_Passage provided_
____________

2.02. AFFIRMATIVE COVENANTS OF THE SERVICER, THE SELLER, THE ORIGINATOR
AND THE DEPOSITOR. The Servicer, the Seller, the Originator and the Depositor
hereby agree that during the Term of the Insurance Agreement, unless the
Insurer shall otherwise expressly consent in writing:
(a) COMPLIANCE WITH AGREEMENTS AND APPLICABLE LAWS. The Servicer,
the Seller, the Originator and the Depositor shall not be in default
under the Transaction Documents and shall comply with all material
requirements of any law, rule or regulation applicable to it. None of
the Servicer, the Seller, the Originator or the Depositor shall agree
to any amendment to or modification of the terms of any Transaction
Documents unless the Insurer shall have given its prior written
consent.
(b) CORPORATE EXISTENCE. Except as provided in Section 5.23 of
the PSA, the Servicer, its successors and assigns, the Seller, its
successor and assigns, the Originator, its successors and assigns, and
the Depositor, its successors and assigns, shall maintain their
corporate existence and shall at all times continue to be duly
organized under the laws of their respective jurisdictions of
incorporation and duly qualified and duly authorized (as described in
section 2.01(a), (b) and (c) hereof) and shall conduct its business in
accordance with the terms of its certificate or articles of
incorporation and bylaws.
(c) FINANCIAL STATEMENTS; ACCOUNTANTS' REPORTS; OTHER
INFORMATION. The Servicer, the Seller, the Originator and the
Depositor shall keep or cause to be kept in reasonable detail books
and records of account of their assets and business, including, but
not limited to, books and records relating to the Transaction. The
Servicer and the Originator shall furnish or cause to be furnished to
the Insurer:
(i) ANNUAL FINANCIAL STATEMENTS. As soon as available, and
in any event within 120 days after the close of each fiscal year
of the Servicer and the Originator, the audited consolidated
balance sheets of the Servicer and the Originator and their
subsidiaries as of the end of such fiscal year and the related
audited consolidated statements of income, changes in
shareholders' equity and cash flows for such fiscal year, all in
reasonable detail and stating in comparative form the respective
figures for the corresponding date and period in the preceding
fiscal year, prepared in accordance with generally accepted
accounting principles consistently applied and accompanied by the
audit opinion of the Servicer's and the Originator's independent
accountants (which shall be nationally recognized independent
public accounting firms) and by the certificate specified in
Section 2.02(e) hereof.

____________

_Dataset section_
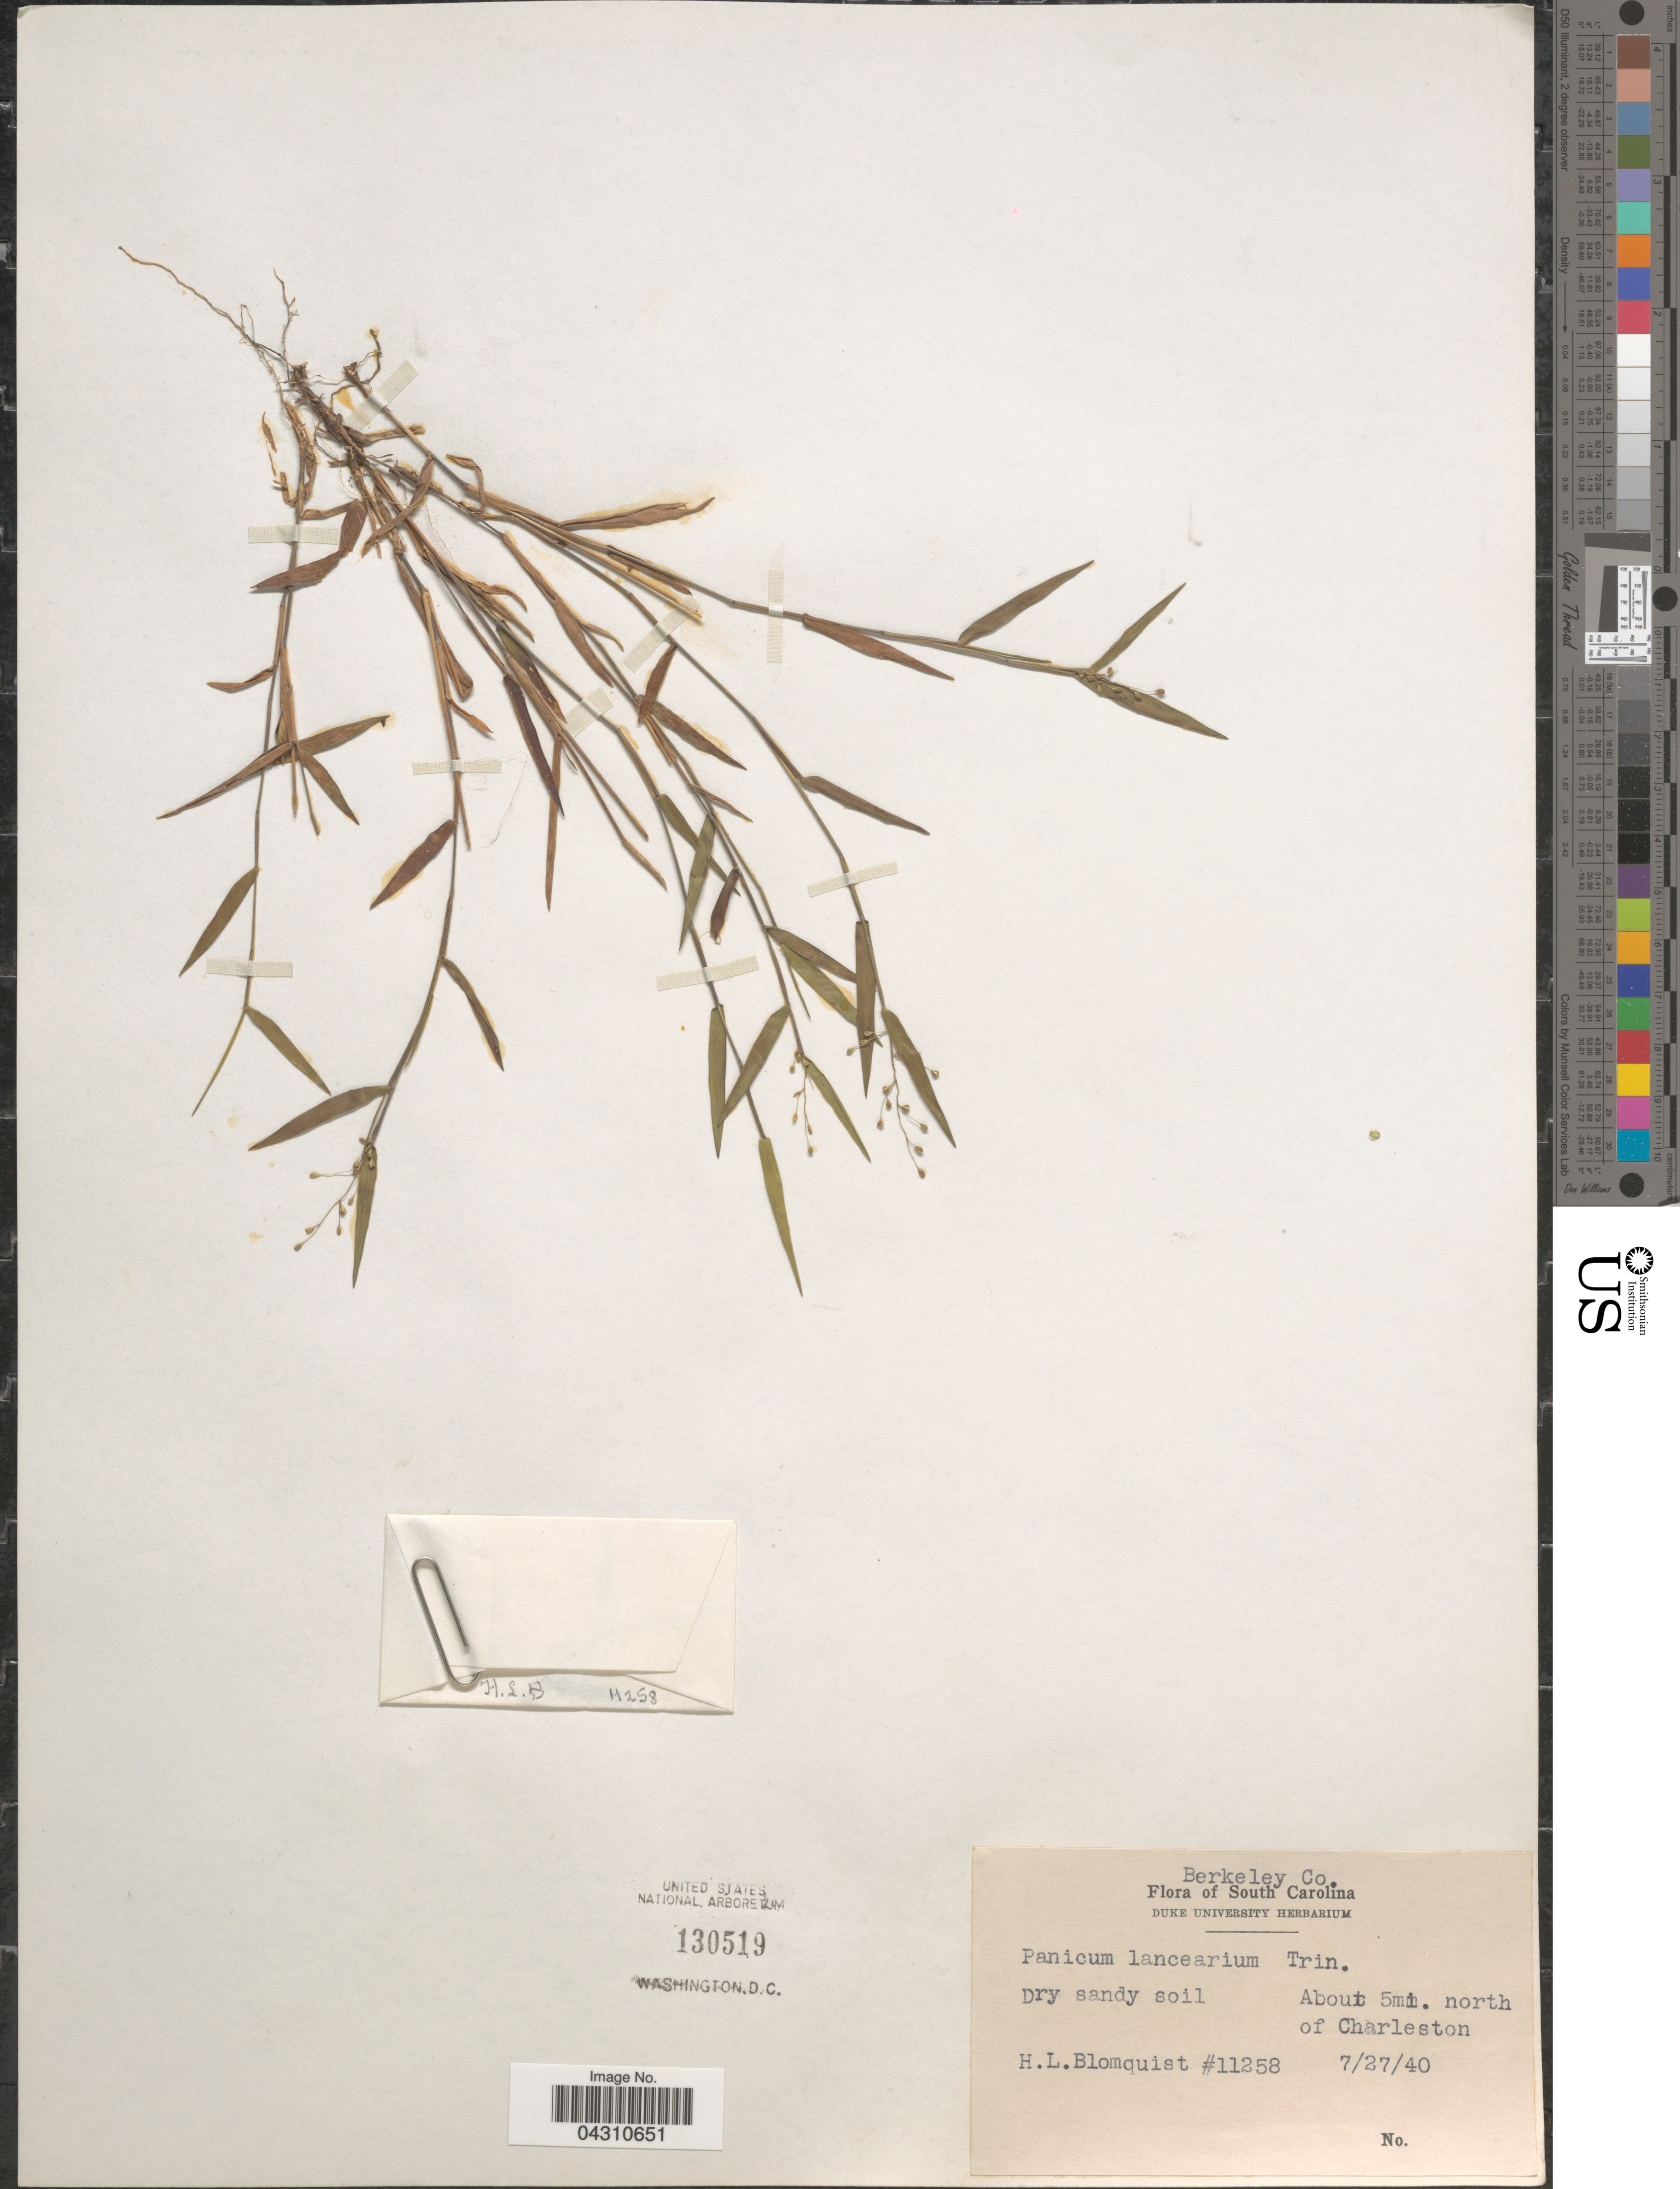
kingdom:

____________

Carry on the insurance agreement's section on affirmative covenants, starting right after its final sentence.

_Response_
(ii) QUARTERLY FINANCIAL STATEMENTS. As soon as available,
and in any event within 120 days after each of the first three
fiscal quarters of each fiscal year of the Servicer and the
Originator, the unaudited consolidated balance sheets of the
Servicer and the Originator and their subsidiaries as of the end
of such fiscal quarter and the related unaudited consolidated
statements of income, changes in shareholders' equity and cash
flows for such fiscal quarter, all in reasonable detail and
stating in comparative form the respective figures for the
corresponding date and period in the preceding fiscal year,
prepared in a manner consistent with generally accepted
accounting principles, excluding notes to the consolidated
financial statements consistently applied and accompanied by the
certificate specified in Section 2.02(e) hereof.
(iii) INITIAL AND CONTINUING REPORTS. On or before the
Closing Date, the Servicer will provide the Insurer a copy of the
magnetic tape to be delivered to the Trustee on the Closing Date,
setting forth, as to each Mortgage Loan, the information required
under the definition of "Mortgage Loan Schedule" at Section 1.01
of the PSA. Thereafter, the Servicer shall deliver to the Insurer
not later than the close of business on the 20th day of each
month (or, if such 20th day is not a Business Day, the
immediately preceding Business Day) the reports required by
Section 5.19 of the PSA.
(iv) COMPUTER DISKETTE. Upon request of the Insurer, the
Servicer will deliver to the Insurer a computer diskette
containing a summary of the information provided to the Insurer
pursuant to clause (iii) of this Section 2.02(c) and also
containing information similar to the information provided in the
Mortgage Loan Schedule delivered to the Trustee pursuant to the
PSA and described in Exhibit D of the PSA.
(v) CERTAIN INFORMATION. Upon the reasonable request of the
Insurer, the Servicer and the Originator shall promptly provide
copies of any requested proxy statements, financial statements,
reports and registration statements which the Servicer or the
Originator files with, or delivers to, the Commission or any
national securities exchange.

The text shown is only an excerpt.